* [Task brief] Where a line of the records holds the string "Froidchapelle", copy that line.

Itemized modification records
================
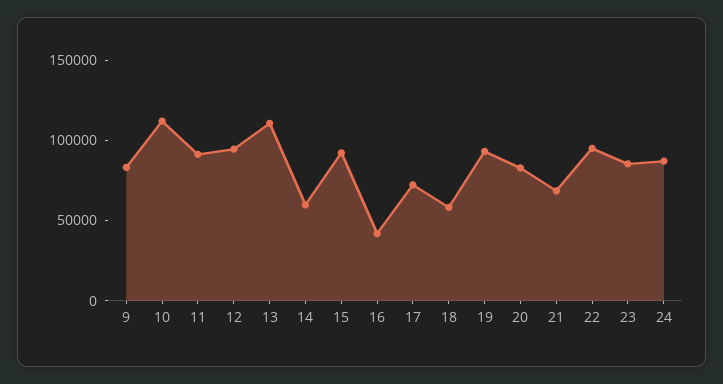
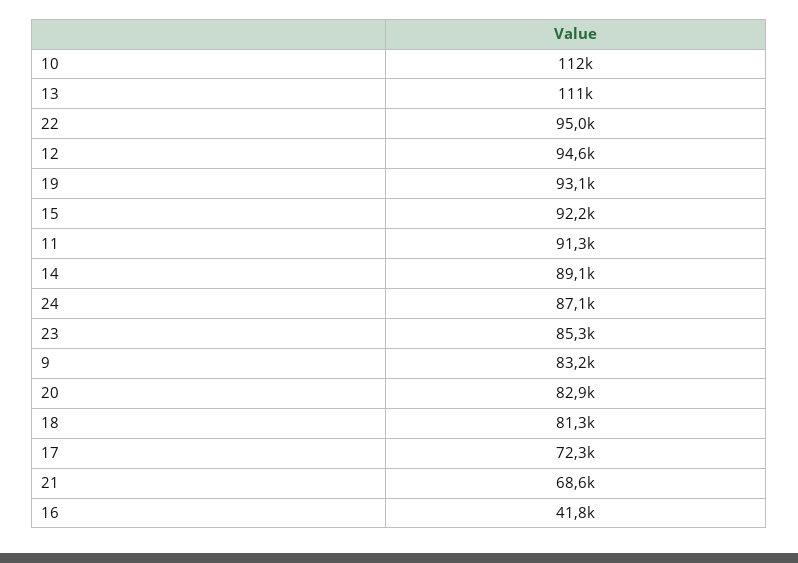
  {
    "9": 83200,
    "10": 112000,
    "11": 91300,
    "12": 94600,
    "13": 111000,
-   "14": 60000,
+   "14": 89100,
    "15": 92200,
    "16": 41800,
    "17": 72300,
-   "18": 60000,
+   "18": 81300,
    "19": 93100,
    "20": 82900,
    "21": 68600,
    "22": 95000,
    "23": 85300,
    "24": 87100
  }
================
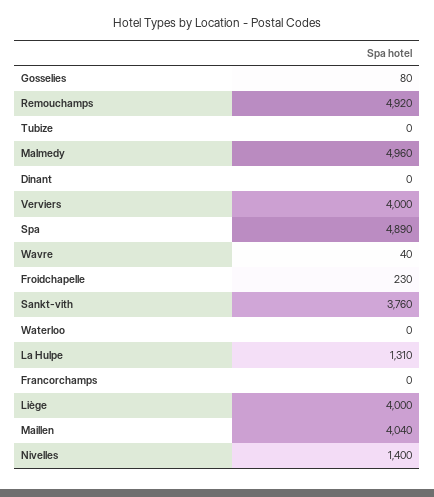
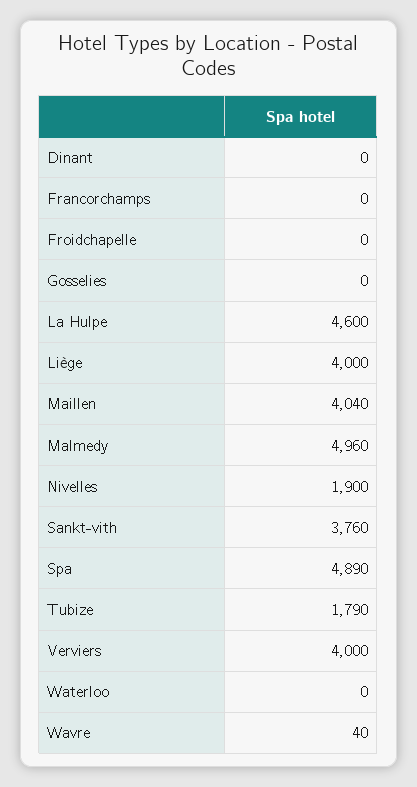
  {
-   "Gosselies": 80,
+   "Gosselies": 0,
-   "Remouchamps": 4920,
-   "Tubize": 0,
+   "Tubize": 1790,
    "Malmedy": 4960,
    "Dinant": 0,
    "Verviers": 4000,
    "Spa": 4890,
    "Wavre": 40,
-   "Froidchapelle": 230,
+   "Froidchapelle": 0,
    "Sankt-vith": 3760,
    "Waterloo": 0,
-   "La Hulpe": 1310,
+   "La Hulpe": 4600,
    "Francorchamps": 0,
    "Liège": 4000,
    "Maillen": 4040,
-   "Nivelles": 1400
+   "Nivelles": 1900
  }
================
* [Task response]
-   "Froidchapelle": 230,
+   "Froidchapelle": 0,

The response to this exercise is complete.